Un rééquilibrage de la répartition des moyens entre les opérateurs traditionnels, c’est à dire les universités et les organismes, et l’ANR est donc impératif sauf à confier l’ensemble de la politique scientifique à cette Agence. Celle-ci pourrait à terme se borner à jouer un rôle de coordination entre les différents acteurs de la recherche et reprendre ainsi les missions dévolues au comité de financement des programmes scientifiques tel qu’il avait été défini par les états généraux de Grenoble.
Mais si la grande majorité, voire la totalité, des augmentations de crédits était à l’avenir confiée à l’Agence, ce serait une réelle catastrophe pour la recherche française.
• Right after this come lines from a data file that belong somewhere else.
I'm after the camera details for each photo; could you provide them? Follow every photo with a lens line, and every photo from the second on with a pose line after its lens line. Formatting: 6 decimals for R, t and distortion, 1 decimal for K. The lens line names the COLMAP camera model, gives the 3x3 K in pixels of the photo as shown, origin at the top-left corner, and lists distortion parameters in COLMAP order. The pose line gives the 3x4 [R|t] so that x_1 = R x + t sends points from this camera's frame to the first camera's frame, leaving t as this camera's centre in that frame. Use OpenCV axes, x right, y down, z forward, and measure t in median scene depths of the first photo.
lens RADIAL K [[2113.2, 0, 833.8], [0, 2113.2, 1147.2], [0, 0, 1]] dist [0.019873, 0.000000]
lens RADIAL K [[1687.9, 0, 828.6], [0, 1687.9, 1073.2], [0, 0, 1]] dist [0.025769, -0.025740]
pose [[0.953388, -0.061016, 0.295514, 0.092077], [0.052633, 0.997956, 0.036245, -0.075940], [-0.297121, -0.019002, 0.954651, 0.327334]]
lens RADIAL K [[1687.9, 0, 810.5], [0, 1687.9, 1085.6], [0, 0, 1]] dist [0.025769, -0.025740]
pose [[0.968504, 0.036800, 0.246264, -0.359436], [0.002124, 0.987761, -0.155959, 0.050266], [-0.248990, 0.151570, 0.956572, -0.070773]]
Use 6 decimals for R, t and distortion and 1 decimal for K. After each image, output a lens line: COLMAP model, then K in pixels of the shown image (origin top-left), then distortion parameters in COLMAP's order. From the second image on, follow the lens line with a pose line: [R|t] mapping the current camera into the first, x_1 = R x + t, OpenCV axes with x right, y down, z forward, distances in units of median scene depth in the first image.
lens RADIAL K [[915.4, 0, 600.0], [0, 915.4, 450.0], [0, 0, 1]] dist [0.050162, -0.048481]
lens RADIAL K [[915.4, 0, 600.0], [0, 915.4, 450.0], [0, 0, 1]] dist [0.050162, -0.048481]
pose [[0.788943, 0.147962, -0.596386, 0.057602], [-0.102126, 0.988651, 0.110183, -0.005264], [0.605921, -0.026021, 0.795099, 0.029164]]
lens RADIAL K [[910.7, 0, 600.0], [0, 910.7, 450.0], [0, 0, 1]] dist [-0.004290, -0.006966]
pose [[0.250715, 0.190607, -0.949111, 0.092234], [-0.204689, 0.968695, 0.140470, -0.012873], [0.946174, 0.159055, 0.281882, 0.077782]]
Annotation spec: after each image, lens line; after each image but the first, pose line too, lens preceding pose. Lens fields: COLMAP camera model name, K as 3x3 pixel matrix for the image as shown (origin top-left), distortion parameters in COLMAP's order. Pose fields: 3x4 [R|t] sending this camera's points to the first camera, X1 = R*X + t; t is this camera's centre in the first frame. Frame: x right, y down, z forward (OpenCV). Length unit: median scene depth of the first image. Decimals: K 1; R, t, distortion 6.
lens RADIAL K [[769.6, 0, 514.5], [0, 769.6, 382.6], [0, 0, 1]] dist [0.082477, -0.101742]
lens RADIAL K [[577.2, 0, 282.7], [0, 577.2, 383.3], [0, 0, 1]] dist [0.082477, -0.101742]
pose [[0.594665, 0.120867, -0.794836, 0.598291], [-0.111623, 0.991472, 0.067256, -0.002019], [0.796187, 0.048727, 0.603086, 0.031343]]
Car chacun sait qu’une stratégie de laboratoire, d’université ou d’organisme, c’est bien plus qu’une somme de projets financés par l’ANR !

Il est par ailleurs indispensable que l’Etat respecte l’autonomie des divers acteurs du système national de recherche.
Les récents changements intervenus au niveau de la direction du CNRS, le limogeage de son directeur général, contribuent à affaiblir l’organisme et ne peuvent donc se reproduire. Car les changements de cap qui se sont multipliés, ces dernières années, fragilisent le CNRS tant en interne qu’auprès de ses partenaires étrangers qui ne comprennent pas ces bouleversements intempestifs.
Pour que le CNRS continue à jouer un rôle majeur dans le système de recherche français, l’Etat doit cesser d’interférer dans les affaires internes de l’organisme et doit s’engager au contraire à assurer la continuité de la politique scientifique définie en concertation avec sa direction et les représentants de ses personnels.

Garantir la continuité tant des orientations scientifiques que des équipes, assurer les moyens nécessaires à la poursuite des travaux de recherche dans toutes les disciplines et à l’émergence de nouveaux champs d’investigation, associer l’ensemble de la communauté scientifique à la définition des grands axes de la recherche de demain, c’est ainsi que l’Etat permettra au CNRS, comme aux universités et aux autres organismes de recherche, d’aller de l’avant. La recherche privée suivra. Nous l’avons vu dans bon nombre de pays étrangers et notamment aux Etats-Unis.
Privilégier l’innovation et la recherche appliquée à finalité industrielle au détriment de la recherche fondamentale s’avérera à l’inverse dévastateur pour la recherche de notre pays. C’est ce que les chercheurs, les directeurs de laboratoires ou d’organismes, les présidents d’université n’ont cessé de dire depuis plus de deux ans. En vain !

Monsieur le Ministre, vous l’aurez compris, le groupe CRC ne peut voter ce projet de loi, la réforme de la recherche ne pouvant être opérée sans l’adhésion d’une communauté scientifique qui a toujours démontré qu’elle se mobilisait, non pas pour la défense d’intérêts corporatistes étroits, mais bien pour l’avenir de notre pays.